Is your model just trying to predict a trend based on historical?
If Yes, it is time to shift from predicting trends to preparing for impacts.
Since the 2008 financial crisis, Entrepreneur and executives are forced to think differently about how to prepare for extreme disruptions.
We see leadership teams stress testing their business models against various scenarios to assess the impact and prepare an action plan for the worse.
It is important to plug in “Scenario Analysis” functionality into your model by using the same statistical methods as traditional risk management.
What this does is shift focus from “events” to “impacts”.
You may ask, how is this different from the traditional models?
While the traditional models focus exclusively on historical data to predict disruptions and develop a plan, scenario analysis simulates the financial impact of a series of events and uses the results to test the sensitivities of a company’s financial operating data against various risks.
For example, it can help a company understand how a change in demand for its products or services could affect the price.
So, how do you build one for your business?

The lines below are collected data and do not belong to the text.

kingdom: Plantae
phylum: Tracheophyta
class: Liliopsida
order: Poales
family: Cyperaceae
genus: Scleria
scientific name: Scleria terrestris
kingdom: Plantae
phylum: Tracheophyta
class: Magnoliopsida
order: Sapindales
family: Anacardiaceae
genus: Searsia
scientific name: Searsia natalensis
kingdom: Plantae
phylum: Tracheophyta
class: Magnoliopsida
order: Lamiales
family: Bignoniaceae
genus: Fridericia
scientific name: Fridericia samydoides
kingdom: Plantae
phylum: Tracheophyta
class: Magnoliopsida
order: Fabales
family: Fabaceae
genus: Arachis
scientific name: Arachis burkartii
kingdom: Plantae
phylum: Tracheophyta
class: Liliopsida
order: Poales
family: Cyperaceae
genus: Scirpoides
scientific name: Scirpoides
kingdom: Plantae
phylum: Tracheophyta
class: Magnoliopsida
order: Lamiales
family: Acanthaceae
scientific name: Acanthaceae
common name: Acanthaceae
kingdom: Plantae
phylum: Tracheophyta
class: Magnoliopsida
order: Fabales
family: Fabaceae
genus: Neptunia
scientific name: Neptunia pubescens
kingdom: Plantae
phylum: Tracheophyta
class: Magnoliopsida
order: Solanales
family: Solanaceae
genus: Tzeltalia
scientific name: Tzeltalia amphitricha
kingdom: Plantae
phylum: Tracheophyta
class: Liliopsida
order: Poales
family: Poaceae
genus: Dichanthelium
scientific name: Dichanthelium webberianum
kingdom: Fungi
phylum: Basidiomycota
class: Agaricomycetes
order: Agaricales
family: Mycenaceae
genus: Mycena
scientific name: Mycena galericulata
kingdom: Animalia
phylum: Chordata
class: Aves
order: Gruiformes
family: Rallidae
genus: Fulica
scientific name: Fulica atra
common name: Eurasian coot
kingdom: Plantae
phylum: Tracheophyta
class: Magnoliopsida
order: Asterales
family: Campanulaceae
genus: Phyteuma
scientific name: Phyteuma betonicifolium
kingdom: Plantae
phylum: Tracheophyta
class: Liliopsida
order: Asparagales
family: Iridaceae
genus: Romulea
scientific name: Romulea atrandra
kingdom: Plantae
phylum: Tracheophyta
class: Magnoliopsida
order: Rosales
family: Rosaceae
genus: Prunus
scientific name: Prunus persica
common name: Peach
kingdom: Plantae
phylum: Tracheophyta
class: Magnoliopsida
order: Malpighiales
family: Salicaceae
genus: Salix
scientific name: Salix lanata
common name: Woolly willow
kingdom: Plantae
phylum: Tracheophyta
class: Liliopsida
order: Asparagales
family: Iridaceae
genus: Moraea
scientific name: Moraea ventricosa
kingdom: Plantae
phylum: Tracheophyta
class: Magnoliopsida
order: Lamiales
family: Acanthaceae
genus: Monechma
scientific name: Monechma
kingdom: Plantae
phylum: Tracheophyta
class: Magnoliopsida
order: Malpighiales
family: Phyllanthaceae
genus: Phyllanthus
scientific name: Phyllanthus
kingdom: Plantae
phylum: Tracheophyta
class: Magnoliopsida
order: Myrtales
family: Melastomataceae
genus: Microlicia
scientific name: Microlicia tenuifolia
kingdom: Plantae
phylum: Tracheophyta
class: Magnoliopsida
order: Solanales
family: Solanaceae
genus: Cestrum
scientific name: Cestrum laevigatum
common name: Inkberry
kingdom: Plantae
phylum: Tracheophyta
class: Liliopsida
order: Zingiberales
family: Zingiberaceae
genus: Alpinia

While there are various ways build it out, below are few of the checkpoints that you should consider.
1. Does it clearly articulate the assumptions that underlie your core business?
2. Are you trying to achieve the set objectives/plan at an organisation level or functional levels?
3. Does it fully capture the array of risks that threaten the ability to achieve business objectives?
4. Does the outcome help you assess the pressure points and help you chalk out a strategy for significant scenarios?
Ultimately, scenario analysis should enable an organisation to look beyond impact and understand how it can use its core assets and relationships to not only withstand a disruption but to leverage it toward new opportunities and innovations.